Most of the low end chat room clients use a ‘highbred’ P2P network where a central server is used for some of the data delivery. The cost of the server itself as well as the bandwidth used by the server is always the responsibility of the chat room provider. For this reason, the low end clients will have limited seating and the audio quality and presentation content will suffer as more users join a session.
The high end clients are designed to work on the Client/Server topology. The currently popular conferencing rooms such as Microsoft Live Meeting and WebEx concentrate all of the content delivery through a central server. The bandwidth required for client/server based chat rooms is huge, and that cost is passed along to the customer. In addition, these systems do not typically incorporate a dedicated voice channel for presentations. The audio portion of the presentation is provided through a phone bridge at an additional expense to the customer.
In the year 2000, things began to change – or revert!
The off-the-shelf PC of today has more processing power than those used to put the first man on the moon! Having that much processing power available to every user is bringing the internet full circle. Today, computers in the home and on the desktop are connecting to each other directly TCP/IP P2P to form groups and collaborating to become user-created search engines, virtual supercomputers and file sharing systems - - -
The way the Internet was designed!
MyWorldChat uses a patent pending technology that actually shares the bandwidth available to all the participants in conference! As new participants arrive, the server places them in the system so that their bandwidth is added to the group!
Poor connections are placed in line with broadband users.

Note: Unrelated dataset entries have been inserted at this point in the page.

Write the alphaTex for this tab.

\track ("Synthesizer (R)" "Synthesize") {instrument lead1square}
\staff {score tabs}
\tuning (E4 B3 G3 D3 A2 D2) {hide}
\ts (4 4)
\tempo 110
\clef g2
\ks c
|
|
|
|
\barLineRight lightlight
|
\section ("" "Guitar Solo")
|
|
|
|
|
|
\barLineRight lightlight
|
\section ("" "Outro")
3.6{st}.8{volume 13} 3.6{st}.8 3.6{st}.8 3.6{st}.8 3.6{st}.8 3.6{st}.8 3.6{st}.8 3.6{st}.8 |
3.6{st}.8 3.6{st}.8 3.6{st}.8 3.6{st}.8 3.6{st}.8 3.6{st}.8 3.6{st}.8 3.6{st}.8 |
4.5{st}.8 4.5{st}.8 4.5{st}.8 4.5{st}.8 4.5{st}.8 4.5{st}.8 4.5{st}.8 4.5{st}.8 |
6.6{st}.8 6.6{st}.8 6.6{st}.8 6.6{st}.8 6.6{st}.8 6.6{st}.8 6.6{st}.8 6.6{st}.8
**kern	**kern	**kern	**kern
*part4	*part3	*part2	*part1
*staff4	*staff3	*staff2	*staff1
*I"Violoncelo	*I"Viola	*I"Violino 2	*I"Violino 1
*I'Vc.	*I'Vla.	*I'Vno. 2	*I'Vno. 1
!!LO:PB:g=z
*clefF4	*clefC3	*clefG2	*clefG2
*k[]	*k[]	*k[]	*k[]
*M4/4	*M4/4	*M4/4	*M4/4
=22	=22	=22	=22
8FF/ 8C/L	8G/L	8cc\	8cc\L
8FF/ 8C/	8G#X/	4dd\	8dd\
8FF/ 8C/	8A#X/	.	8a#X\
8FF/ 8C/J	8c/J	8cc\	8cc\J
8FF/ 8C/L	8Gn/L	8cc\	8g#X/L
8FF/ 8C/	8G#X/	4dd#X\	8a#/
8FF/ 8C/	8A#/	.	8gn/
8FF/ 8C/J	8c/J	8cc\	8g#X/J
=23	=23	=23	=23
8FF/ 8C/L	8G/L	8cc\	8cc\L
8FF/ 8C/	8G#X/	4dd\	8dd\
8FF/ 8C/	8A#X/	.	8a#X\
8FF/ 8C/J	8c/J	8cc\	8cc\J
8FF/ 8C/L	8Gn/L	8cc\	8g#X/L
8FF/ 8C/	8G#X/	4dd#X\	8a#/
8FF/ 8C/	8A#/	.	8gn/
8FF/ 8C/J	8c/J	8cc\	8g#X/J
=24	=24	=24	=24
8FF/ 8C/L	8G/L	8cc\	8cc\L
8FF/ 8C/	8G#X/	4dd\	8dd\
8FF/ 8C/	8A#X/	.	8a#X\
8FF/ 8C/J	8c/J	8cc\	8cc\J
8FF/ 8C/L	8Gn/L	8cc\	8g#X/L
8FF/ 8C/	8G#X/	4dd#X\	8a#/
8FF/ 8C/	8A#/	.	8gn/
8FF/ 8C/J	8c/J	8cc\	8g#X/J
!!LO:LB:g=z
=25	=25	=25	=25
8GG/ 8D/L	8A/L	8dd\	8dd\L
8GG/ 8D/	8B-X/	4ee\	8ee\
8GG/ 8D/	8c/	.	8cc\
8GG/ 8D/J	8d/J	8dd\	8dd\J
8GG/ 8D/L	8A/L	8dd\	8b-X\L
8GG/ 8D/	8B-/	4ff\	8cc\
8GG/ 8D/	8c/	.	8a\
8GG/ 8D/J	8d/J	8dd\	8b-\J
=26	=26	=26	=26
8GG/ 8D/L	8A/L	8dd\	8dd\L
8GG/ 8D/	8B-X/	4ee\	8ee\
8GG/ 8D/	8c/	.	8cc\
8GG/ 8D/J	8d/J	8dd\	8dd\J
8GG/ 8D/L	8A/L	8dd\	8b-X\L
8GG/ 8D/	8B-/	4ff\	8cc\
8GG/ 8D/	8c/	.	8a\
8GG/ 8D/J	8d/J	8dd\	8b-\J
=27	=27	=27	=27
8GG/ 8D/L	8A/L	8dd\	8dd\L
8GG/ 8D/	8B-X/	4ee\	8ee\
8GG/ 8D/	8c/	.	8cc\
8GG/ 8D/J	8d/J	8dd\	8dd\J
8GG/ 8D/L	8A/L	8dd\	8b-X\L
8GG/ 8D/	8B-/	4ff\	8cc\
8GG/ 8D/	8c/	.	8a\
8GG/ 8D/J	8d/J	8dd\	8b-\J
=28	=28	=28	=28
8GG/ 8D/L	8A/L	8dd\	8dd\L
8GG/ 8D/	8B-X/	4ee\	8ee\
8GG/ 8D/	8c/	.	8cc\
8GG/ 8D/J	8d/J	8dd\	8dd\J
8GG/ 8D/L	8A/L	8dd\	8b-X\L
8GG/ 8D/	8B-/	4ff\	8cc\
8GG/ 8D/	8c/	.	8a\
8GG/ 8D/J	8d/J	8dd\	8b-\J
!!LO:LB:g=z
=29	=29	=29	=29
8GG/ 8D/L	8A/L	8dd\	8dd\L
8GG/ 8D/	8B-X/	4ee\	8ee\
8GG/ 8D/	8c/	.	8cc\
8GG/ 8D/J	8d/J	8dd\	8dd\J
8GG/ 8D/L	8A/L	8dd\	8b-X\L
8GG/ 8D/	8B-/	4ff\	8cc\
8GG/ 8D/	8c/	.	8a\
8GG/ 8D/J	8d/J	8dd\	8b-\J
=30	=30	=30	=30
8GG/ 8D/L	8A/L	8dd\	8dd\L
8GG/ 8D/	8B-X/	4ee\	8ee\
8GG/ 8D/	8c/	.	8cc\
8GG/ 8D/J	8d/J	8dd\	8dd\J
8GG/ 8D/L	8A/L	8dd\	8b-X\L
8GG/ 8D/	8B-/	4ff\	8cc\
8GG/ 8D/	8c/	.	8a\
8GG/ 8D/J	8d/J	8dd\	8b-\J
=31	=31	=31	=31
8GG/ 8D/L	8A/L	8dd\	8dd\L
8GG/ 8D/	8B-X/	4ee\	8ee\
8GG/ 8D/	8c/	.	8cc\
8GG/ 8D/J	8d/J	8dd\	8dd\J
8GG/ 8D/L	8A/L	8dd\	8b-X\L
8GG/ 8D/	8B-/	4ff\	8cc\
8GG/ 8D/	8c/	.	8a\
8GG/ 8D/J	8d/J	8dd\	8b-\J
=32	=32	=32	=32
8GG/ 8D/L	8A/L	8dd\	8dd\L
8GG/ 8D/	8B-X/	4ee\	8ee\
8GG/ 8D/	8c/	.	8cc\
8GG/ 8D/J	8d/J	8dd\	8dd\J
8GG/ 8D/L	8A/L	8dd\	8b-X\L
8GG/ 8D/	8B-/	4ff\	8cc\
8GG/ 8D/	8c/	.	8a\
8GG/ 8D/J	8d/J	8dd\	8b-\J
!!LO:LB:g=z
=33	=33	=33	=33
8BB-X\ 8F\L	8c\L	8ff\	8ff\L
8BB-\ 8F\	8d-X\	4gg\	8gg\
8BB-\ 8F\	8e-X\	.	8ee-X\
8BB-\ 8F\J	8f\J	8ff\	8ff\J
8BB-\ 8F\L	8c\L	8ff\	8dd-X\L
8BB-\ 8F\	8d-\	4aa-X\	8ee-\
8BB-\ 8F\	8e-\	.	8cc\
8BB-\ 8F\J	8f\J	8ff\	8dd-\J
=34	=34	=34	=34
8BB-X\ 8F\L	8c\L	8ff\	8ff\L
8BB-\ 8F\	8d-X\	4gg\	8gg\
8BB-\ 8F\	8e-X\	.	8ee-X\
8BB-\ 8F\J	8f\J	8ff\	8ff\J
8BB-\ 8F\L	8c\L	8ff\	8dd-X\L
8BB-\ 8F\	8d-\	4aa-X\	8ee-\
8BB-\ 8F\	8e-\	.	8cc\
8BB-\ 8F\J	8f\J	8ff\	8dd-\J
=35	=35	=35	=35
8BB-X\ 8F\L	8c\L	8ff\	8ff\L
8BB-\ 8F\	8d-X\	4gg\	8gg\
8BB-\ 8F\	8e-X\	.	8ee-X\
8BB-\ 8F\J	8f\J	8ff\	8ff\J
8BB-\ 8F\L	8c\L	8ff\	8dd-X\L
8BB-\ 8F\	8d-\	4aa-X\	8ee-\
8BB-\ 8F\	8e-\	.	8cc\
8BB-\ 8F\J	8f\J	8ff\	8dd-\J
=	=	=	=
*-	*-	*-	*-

Connections are monitored and will disconnect, re-rout and re-connect automatically should a connection degrade.
Every new session user either adds to the overall bandwidth or is placed in a position where they will not degrade the entire system.
We’re the only one that’s doing it this way, and we’re as close to P2P as you can get, so we do not have to charge for bandwidth!
We’re the only technology that can provide typically crystal clear voice quality audio and consistent content delivery to.
It's not TCP/IP that's clogging the pipe; it's the bloody pipe, which is mostly copper worldwide.
But that's changing now, and the future of TCP/IP looks great!
Copper is being replaced by fiber worldwide and a huge push to establish a  earth based broadband wireless is underway. But it goes way beyond that.
If you connect to the internet and chat with someone overseas, there is a one in three possibility that you are on a satellite – the future of communications.
Live video conferencing is here right now – through satellite! Doctors in one country are assisting in operations in another country ‘stitch-by-stitch’, and full ‘online’ collaborations are taking place on a daily basis.
P2P works, routing technology is improving daily, we have enough IP address to assign one to every square inch of the earth, dedicated communication satellites are going up at about one a week and at some time in the future, the entire population of the earth will be able to pair off and chat one on one.
My educated opinion is that TCP/IP with bandwidth routing and parity built in, a protocol that is proven to work and is being used by millions, will still be around.
MyWorldChat is Looking Into the Future – and Doing the Vision!